加拿大外贸
1. Subject of the contract1.1 In compliance with conditions of the present Contract the Seller is obliged to transfer into Buyers ownership the Commodity, and the Buyer agrees to take and to pay the Commodity according to the terms of the present contract and its Appendixes.
1.2 Within the present contract validity period Sides have the right to sign necessary number of Appendixes.
1.3 Quantity, specification (assortment) of the Commodity, as well as handover terms of the Commodity, its price and payment terms are determined by the Sides in the Appendixes for every party of the Commodity, which are considered integral parts of the present contract after they are signed by the parties.
1.4 Packing: Standard export packing, according to the mill standard. Packing should guarantee the safety of the Commodity while sea, railway, and automobile transportation. Every colli should be marked as follows:
Shipper _________
Consignee_________
Country of Origin_____________
Steel grade ______________
№ of package_________________
Gross weight ____________________
Net weight______________________
Dimensions___________________
Marking is made with indelible paint in English.
1.5 Delivery tolerances: +/-10% on both quantity and amount.
2. Price of the Commodity and total value of the Contract
2.1. The value of the Contract and the price of the Commodity are determined in United States Dollars, hereafter - USD on the delivery basis determined in relevant Appendix of the present contract, in accordance with «INCOTERMS-2010».
2.2 Approximate value of the Contract amounts to 35778.48USD and is made of sums of the Commodity value determined by the Sides in Appendixes, signed within the bounds of the present contract and considered as integral parts of hereof.
2.3. Prices determined in the Appendixes are fixed from the moment of Appendix signing by the Sides.
2.4. All the payments under the present contract are made in USD on terms and conditions, determined in the Appendix of the present contract.
2.5. The date of founds withdraw from the Buyer’s account is concluded as the payment date.
3. Ordering and its receipt terms
The Appendix to the present contract is made at latest within 10 days upon agreed prices, quantity, specification of the Commodity and cargo readiness period the Parties sign the Order Confirmation to the present contract, the Order Confirmation is considered an integral part of the present contract after signed by the Sides. In the Order Confirmation to the present contract the following information has to be indicated:
- Cargo Readiness period ,
- Quantity,
- Specification ,
- Price,
- Delivery terms.
- Payment terms.
4. Delivery terms
4.1. The Delivery of the Commodity is made on terms, defined in the Order Confirmation.
4.2. Shipping is made basis of delivery basis, determined in relevant Order Confirmation, in accordance with «INCOTERMS-2010».
4.3. Delivery of Goods under this contract must be made in terms agreed by the parties and specified in the Specifications for each shipment of Goods, but not later than 180 days after making the payment.
The goods are considered delivered once it arrives at the destination and transfer of shipping documents to the buyer.
4.4. All the changes made by the Seller in Commodity shipment terms should be agreed with the Buyer at latest three (3) days prior to the previously mentioned changes execution, fax, or e-mail.
4.5. The Seller has to, within five (5) days after delivery, send the Buyer by e-mail or by fax the following copy of documents:
- Copy of Commercial Invoice.

▬▬▬▬▬▬▬▬▬▬

Task brief :: Continue the sales contract above from the point where it stops.

▬▬▬▬▬▬▬▬▬▬

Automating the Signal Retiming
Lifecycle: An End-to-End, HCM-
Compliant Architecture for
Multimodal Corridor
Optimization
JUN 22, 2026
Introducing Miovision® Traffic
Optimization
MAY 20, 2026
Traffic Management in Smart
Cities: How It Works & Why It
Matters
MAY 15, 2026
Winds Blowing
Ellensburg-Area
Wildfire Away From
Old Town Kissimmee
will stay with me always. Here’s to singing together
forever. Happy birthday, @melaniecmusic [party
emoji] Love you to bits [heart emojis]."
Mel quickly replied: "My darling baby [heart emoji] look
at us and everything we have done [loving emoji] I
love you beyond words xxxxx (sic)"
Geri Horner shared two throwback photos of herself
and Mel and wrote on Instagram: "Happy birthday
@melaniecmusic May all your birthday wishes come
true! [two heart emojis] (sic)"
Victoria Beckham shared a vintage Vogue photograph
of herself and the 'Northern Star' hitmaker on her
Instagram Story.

▬▬▬▬▬▬▬▬▬▬

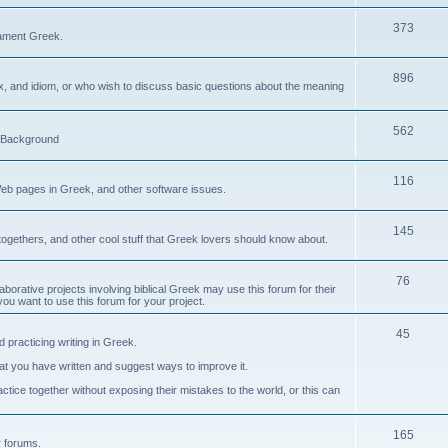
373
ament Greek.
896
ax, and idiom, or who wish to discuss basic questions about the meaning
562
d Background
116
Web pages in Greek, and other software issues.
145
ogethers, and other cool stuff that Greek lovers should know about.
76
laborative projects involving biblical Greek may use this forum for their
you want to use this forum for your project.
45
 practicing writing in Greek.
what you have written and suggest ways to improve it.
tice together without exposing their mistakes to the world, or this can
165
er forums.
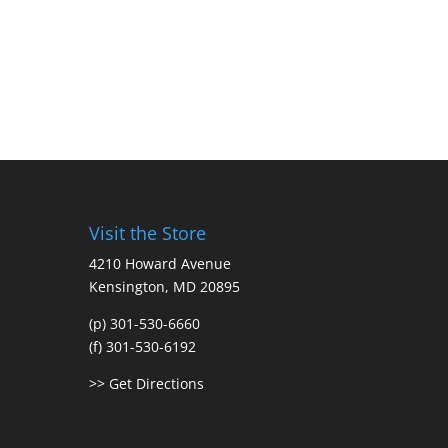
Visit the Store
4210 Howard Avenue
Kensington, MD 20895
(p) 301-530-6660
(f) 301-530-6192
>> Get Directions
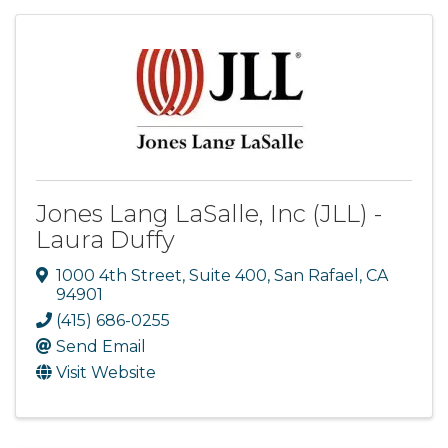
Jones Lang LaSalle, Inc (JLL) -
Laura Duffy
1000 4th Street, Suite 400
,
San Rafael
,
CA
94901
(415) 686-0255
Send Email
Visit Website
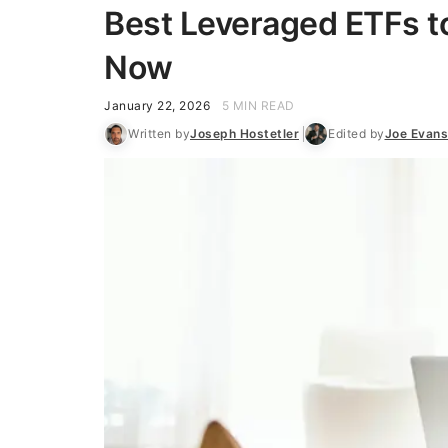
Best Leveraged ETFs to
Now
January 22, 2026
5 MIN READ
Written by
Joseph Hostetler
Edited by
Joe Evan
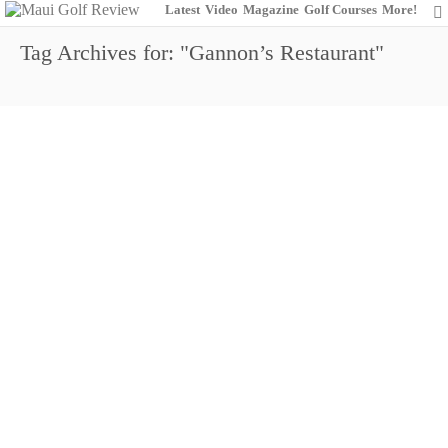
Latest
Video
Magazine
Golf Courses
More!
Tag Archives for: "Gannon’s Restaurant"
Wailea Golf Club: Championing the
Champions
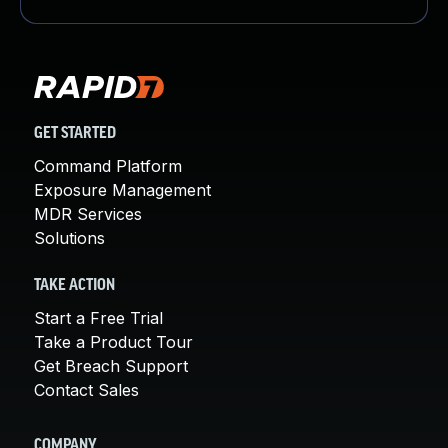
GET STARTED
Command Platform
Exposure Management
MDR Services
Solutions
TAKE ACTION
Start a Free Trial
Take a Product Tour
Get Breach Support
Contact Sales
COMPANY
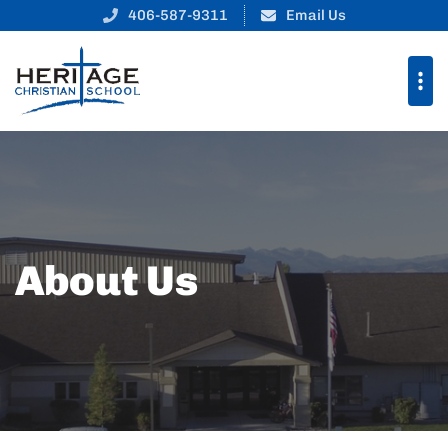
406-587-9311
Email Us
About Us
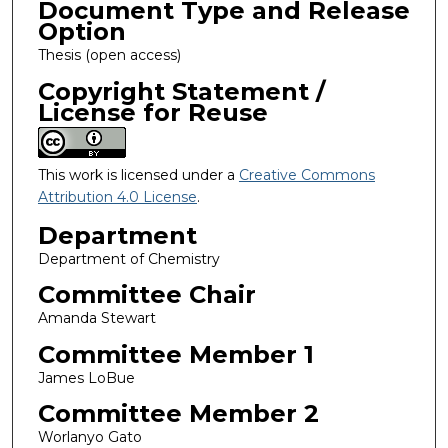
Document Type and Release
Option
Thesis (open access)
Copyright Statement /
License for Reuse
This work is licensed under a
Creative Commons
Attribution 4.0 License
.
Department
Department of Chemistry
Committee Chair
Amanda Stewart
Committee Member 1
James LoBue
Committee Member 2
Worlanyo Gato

▬▬▬▬▬▬▬▬▬▬

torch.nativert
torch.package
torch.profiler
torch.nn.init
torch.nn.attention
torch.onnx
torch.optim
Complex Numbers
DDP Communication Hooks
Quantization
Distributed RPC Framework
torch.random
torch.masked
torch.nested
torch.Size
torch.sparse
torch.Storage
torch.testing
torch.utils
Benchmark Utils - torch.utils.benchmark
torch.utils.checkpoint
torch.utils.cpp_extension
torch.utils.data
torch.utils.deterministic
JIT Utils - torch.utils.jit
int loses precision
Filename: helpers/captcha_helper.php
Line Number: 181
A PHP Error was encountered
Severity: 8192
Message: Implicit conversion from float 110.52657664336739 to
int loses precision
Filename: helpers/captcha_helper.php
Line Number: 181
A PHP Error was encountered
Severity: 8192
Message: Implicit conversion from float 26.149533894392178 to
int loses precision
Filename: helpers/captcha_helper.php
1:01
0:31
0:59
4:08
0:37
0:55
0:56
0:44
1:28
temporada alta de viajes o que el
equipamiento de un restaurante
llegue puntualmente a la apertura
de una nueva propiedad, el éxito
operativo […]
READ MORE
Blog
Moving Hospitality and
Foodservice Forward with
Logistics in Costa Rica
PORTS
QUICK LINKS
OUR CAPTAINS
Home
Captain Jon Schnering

▬▬▬▬▬▬▬▬▬▬

Answer box ::
- Packing list with the weight of each item (coil, packing)
- Copy of Mill Test Certificate
4.6 For the purpose of the commodities import, the Seller has to send to the Buyer by express-mail the following original documents, after we receive full payment according to PROFORMA INVOICE Signed by both sides:
- Full set of Clean on Board Bills of Lading, (endorsed by the Shipper in case of "to order" BL)
- Signed Commercial Invoice in Triplicate
- Packing List (with the allocation of each item - coil, packing - in the shipping container) in Duplicate
- Mill Test Certificate in Duplicate Issued by the Manufacturer
- Certificate of Origin (original copy)
- Relative Order Confirmation to the Contract signed and stamped (original copy).
- Other documents to be requested by delivery term.
Within thirty (30) days after shipment date:
- Export declaration copy (true and correct)
5. Handing over procedure.
5.1. The Commodity shall be considered as delivered by the Seller and accepted by the Buyer according to the following
a) In a qualitative sense - according to the Mill Test Certificate Issued by the Manufacturer
b) In a quantitative sense - according to the specification and the weight of the Commodity, indicated in Order Confirmation hereof, as well as according to the commercial invoice and the final packing list.
5.2. Risks, Including risk of incidental loss or damage of the Commodities, assigment from the Seller to the Buyer, having Seller concluded his obligations on the Commodities shipment as per delivery term stated in the Contract Order Confirmation, according to INCOTERMS 2010.
5.3. Having accepted the Commodities the Buyer ought to check conformity of the Commodities to requirements of the Contract, Order Confirmation, shipping documents, accompanying forms, mill test certificates (or any other documents confirming Commodity quality) and other documents issued by the Seller.
Having found the Commodities discrepancy on quantity or quantity, the Buyer must stop the Commodities acceptance, take actions to protect the Commodities from any kind of damage and secure the Commodities to avoid any kind of blending with similar Commodities. Having fond the discrepancy the Buyer should inform Seller about it in written notice within 2 (two) working days. The Seller is obliged to send his reply to the Buyer (Consignee) notice within 3 (three) working days, in this reply the Seller must state if he will send a representative to resume acceptance of the Commodities in reasonable period, not exciding 20 days from the Buyer’s notification.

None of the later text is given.